'''

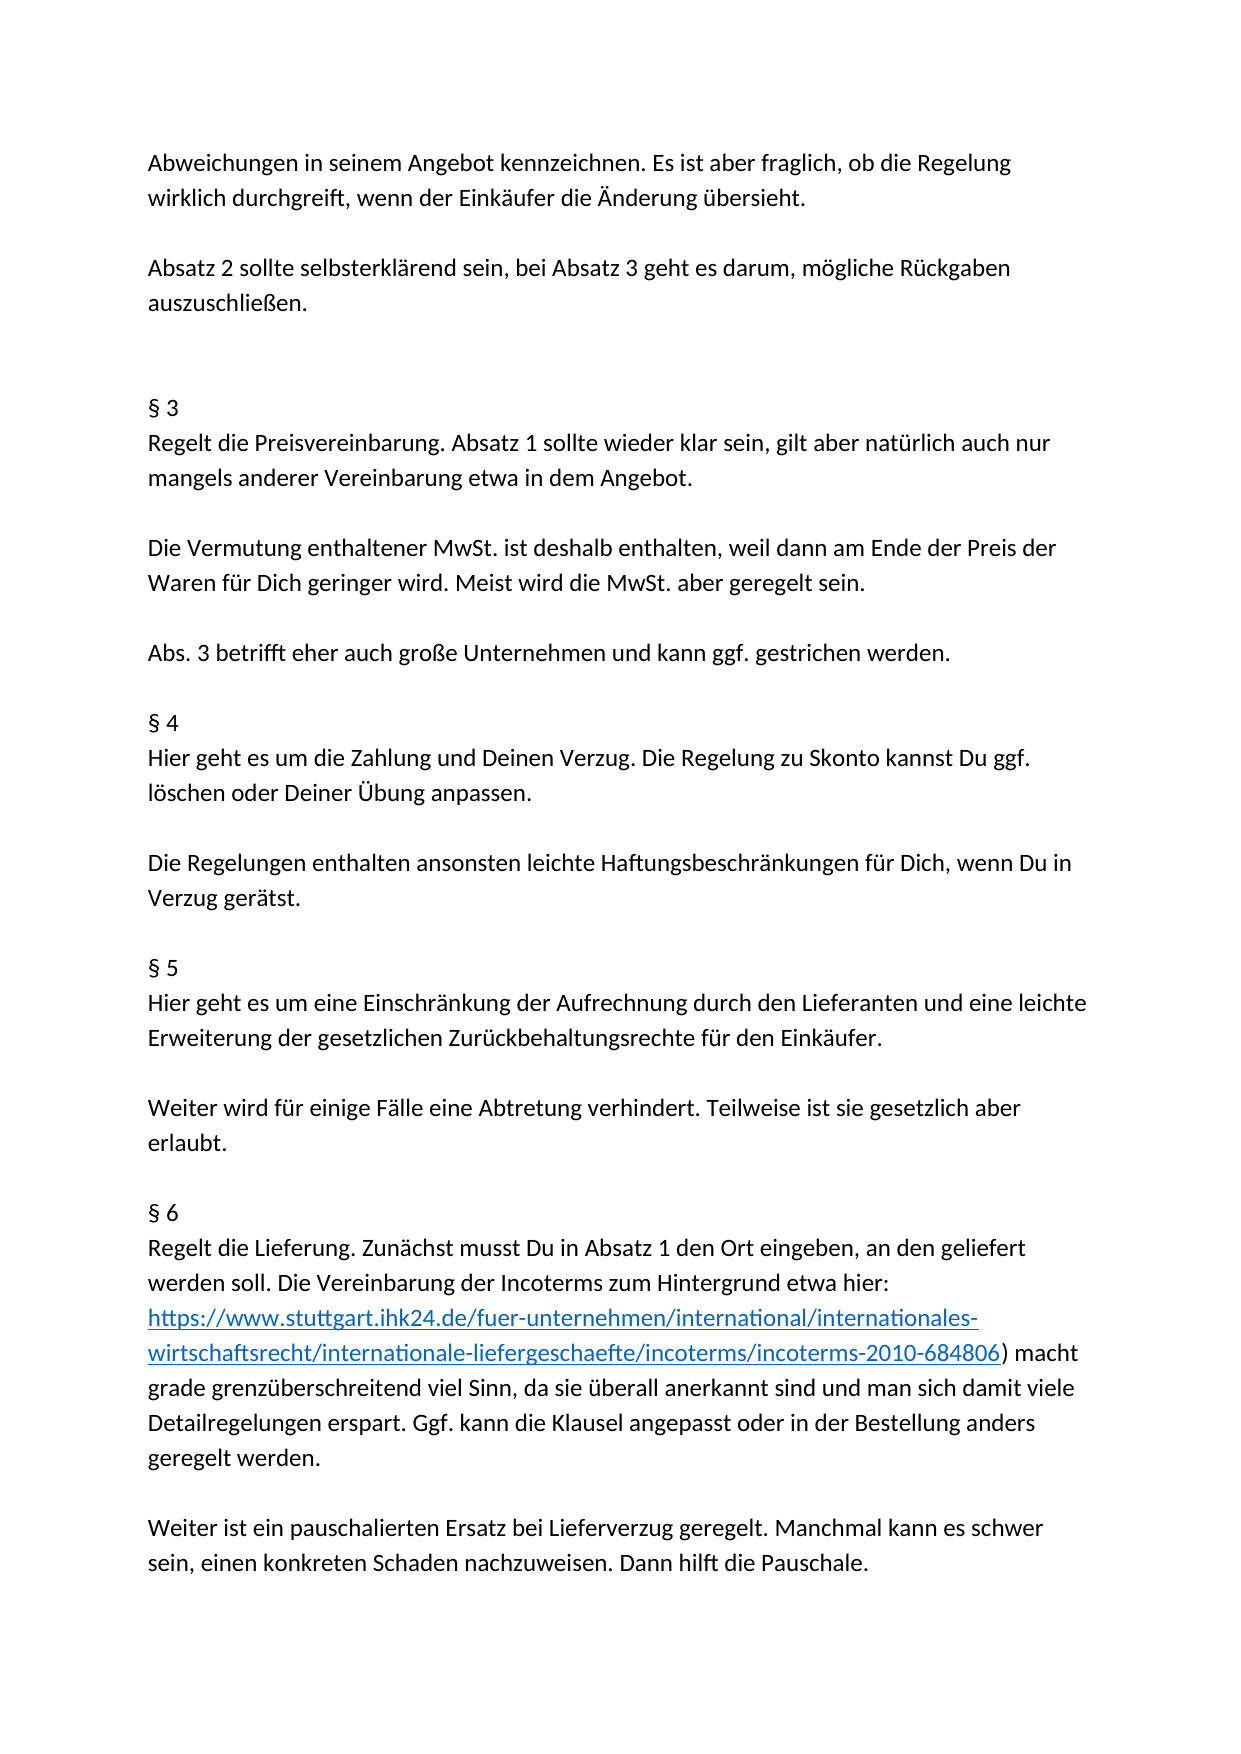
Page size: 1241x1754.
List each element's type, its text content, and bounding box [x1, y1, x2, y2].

text Hier geht es um die Zahlung und Deinen Verzug. Die Regelung zu Skonto kannst Du ggf. löschen oder Deiner Übung anpassen. [148, 743, 1093, 808]
text § 3 Regelt die Preisvereinbarung. Absatz 1 sollte wieder klar sein, gilt aber natürlich auch nur mangels anderer Vereinbarung etwa in dem Angebot. [148, 393, 1093, 493]
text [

'''

WHAT TO DO: Pictures must not appear in the copy, and every record must be restated word for word.

OUTPUT FOR THIS EXERCISE:
Page size: 1241x1754.
List each element's type, its text content, and bounding box [x1, y1, x2, y2].

text Hier geht es um die Zahlung und Deinen Verzug. Die Regelung zu Skonto kannst Du ggf. löschen oder Deiner Übung anpassen. [148, 743, 1093, 808]
text § 3 Regelt die Preisvereinbarung. Absatz 1 sollte wieder klar sein, gilt aber natürlich auch nur mangels anderer Vereinbarung etwa in dem Angebot. [148, 393, 1093, 493]
text [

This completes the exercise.